Beleidigte Herzen

Schinken erschüttert Thailand: „Anna und der König“ wühlt Zensoren und Schmuggler auf

Bangkok (taz) – Hollywood darf den thailändischen Zensoren dankbar sein: Seit die Filmbehörde in Bangkok den Film „Anna und der König“ wegen „Beleidigung der Monarchie“ und „Verzerrung der Geschichte“ im Dezember verboten hat, gerät er immer wieder in die Schlagzeilen. Jetzt hat das Werk seine ersten Opfer gefunden: Eine thailändische Studentin wurde mit 200 illegalen Video-CDs des Films verhaftet, als sie die Scheiben an einen Bekannten übergeben wollte. Den beiden droht jetzt nicht nur Anklage wegen Schmuggelei von Raubkopien. Sie müssen auch mit einer Anklage wegen „Majestätsbeleidigung“ rechnen. Das kann sie im schlimmsten Fall den Kopf kosten. In Thailand ist Kritik an der königlichen Familie und ihren Vorfahren tabu.
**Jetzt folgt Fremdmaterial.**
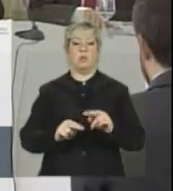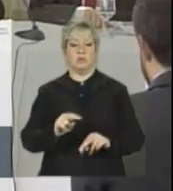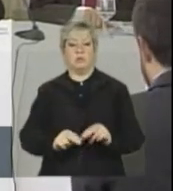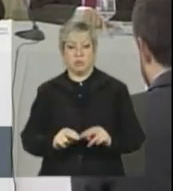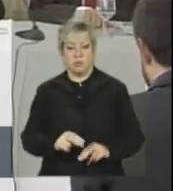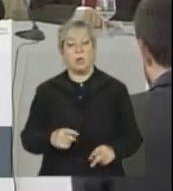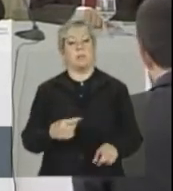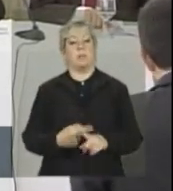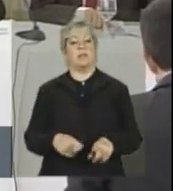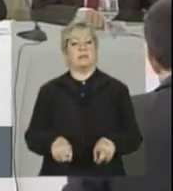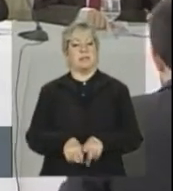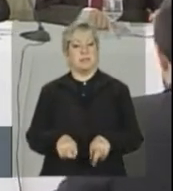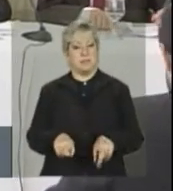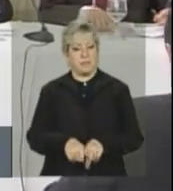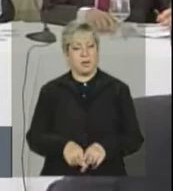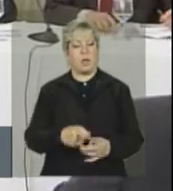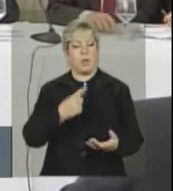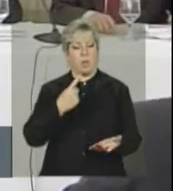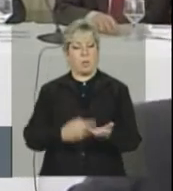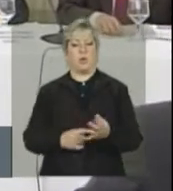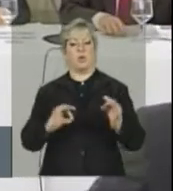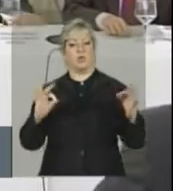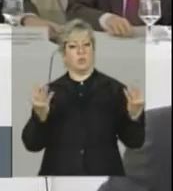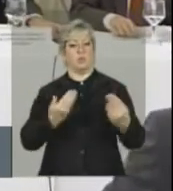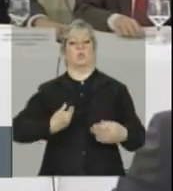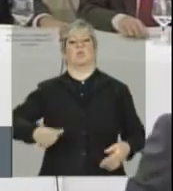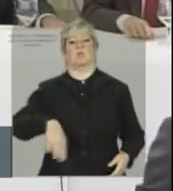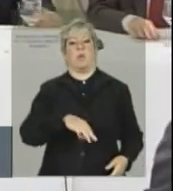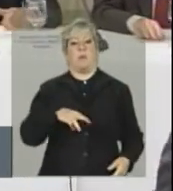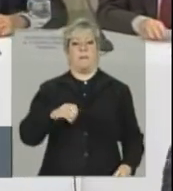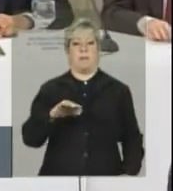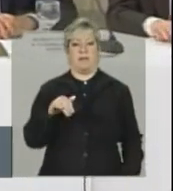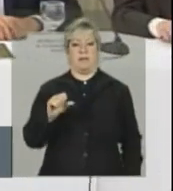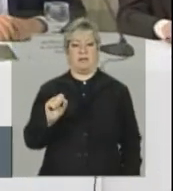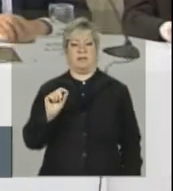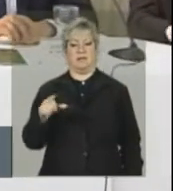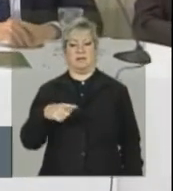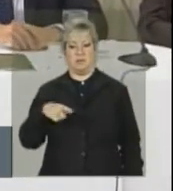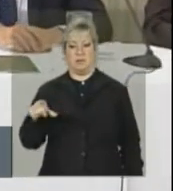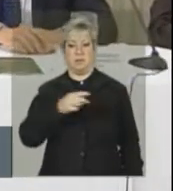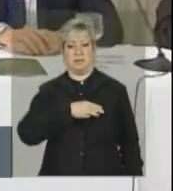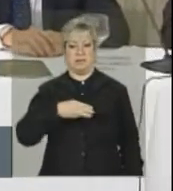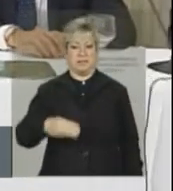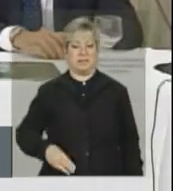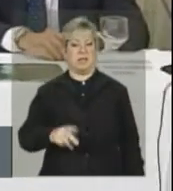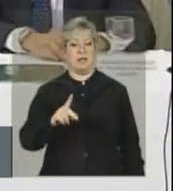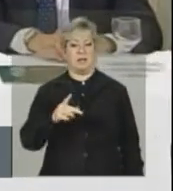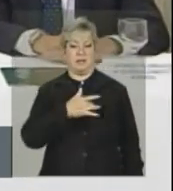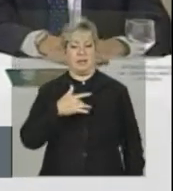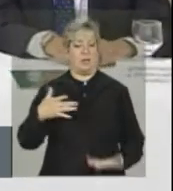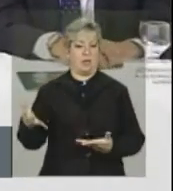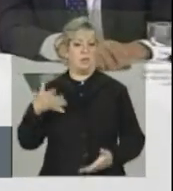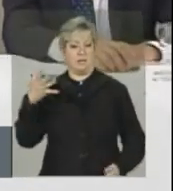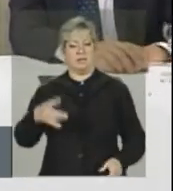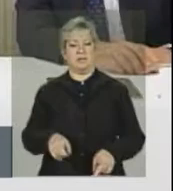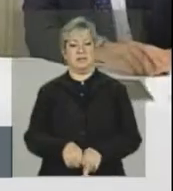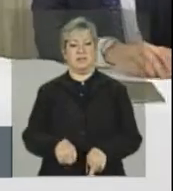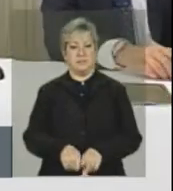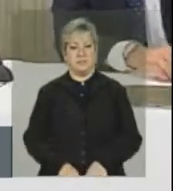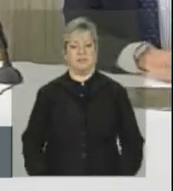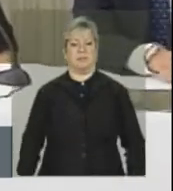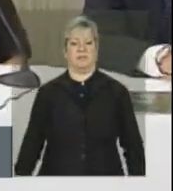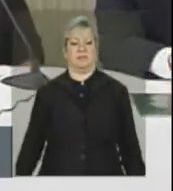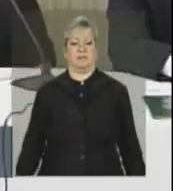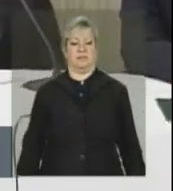também cumprimos todas as nossas metas. Vale a pena o nosso ministro Padilha falar um pouco também. Vai lá, Padilha. Então, vamos para as considerações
Ob es sich lohnt, für diesen Film zu sterben, können die meisten Thailänder nicht beurteilen, da er in ihrem Land nicht gezeigt werden darf. Der Streifen, mit Jodie Foster und dem Hongkonger Action-Star Chow Yunfat in den Hauptrollen, ist die Geschichte einer unmöglichen Liebe zwischen einer englischen Gouvernante und dem thailändischen König Mongkut im letzten Jahrhundert. Es ist die dritte Verfilmung eines Romans, der auf den Erinnerungen einer echten Gouvernante, Anna Leonowens, beruht. Diese war 1862 mit ihrem Sohn an den Hof von Siam – wie Thailand damals hieß – gereist, um dort Englisch zu unterrichten.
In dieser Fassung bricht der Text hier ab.